If evals follow conventions (relative paths, committed workspace templates, local scripts, local targets), the eval directory is already a portable artifact. Rather than building a separate bundle compiler, validate conventions and autofix violations in place.

This is analogous to how agent-skills validates skill structure and conventions.

Current problem: AgentV's examples/ use a shared parent targets.yaml (e.g., examples/features/.agentv/targets.yaml). This means no single example directory is self-contained — they all depend on a parent directory for target resolution.

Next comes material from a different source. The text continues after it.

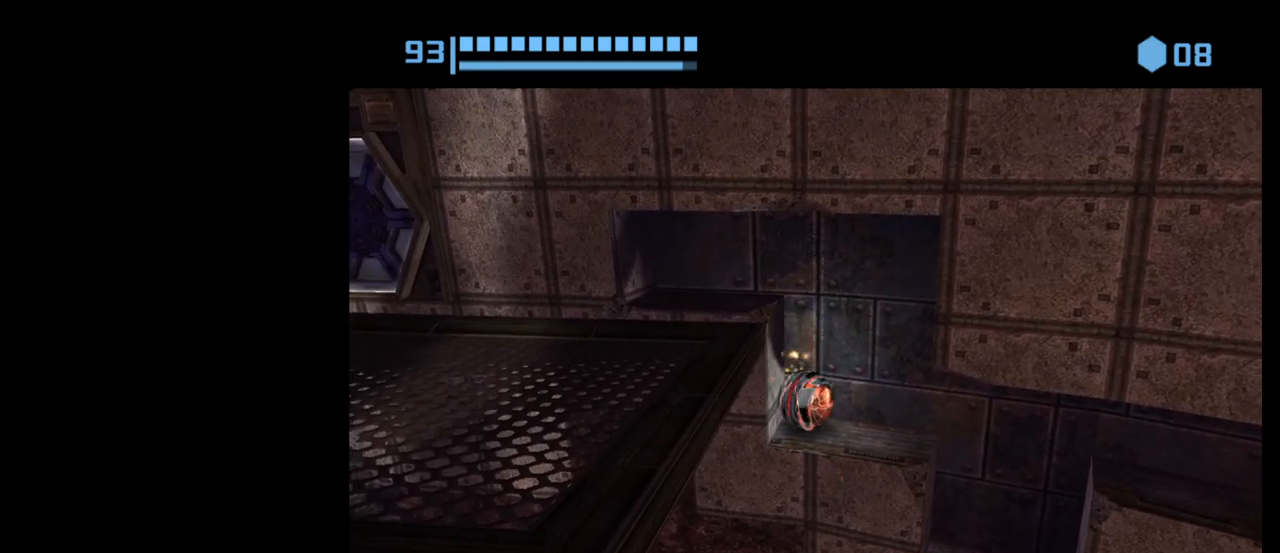
{"dt_ms": 500, "buttons": ["B"], "left_stick": "center", "events": [[33, "left_stick", "right"], [233, "left_stick", "center"]]}
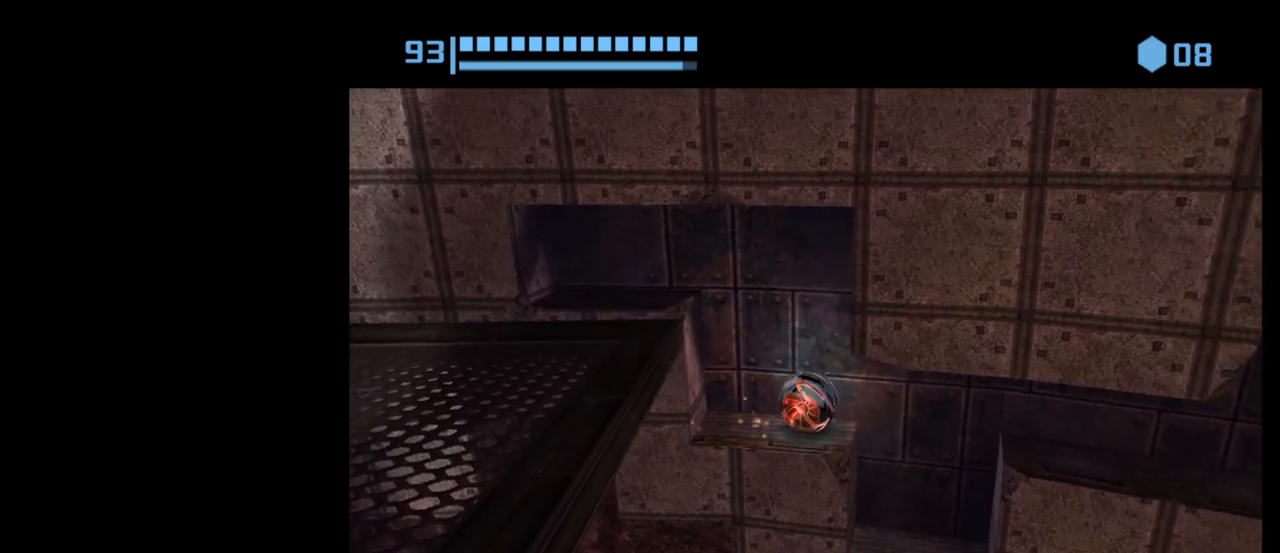
{"dt_ms": 500, "buttons": ["B"], "left_stick": "left", "events": [[183, "left_stick", "up-left"], [233, "left_stick", "left"]]}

The --fix option resolves this by inlining the resolved targets locally.

Design

Validate mode

agentv eval validate my-eval.yaml

Checks:

  1. Relative paths — all tests:, workspace:, command: references resolve relative to the eval file (no absolute paths)
  2. Files exist — workspace template directory, code-grader scripts, hook scripts all exist at referenced paths
  3. Local targets — targets used by the eval are defined locally (not inherited from parent .agentv/targets.yaml)
  4. No dangling env vars — warn on ${{ VAR }} references that aren't documented or have no default
  5. Target resolutionuse_target chains resolve without circular references
  6. Provenance — warn if eval is not in a git repo (no commit hash for reproducibility)

Output:

✓ my-eval.yaml
  ✓ All test data paths resolve (tests: ./cases.jsonl)
  ✓ Workspace template exists (workspace: ./template/)
  ✓ Code-grader scripts exist (./scripts/verify.sh)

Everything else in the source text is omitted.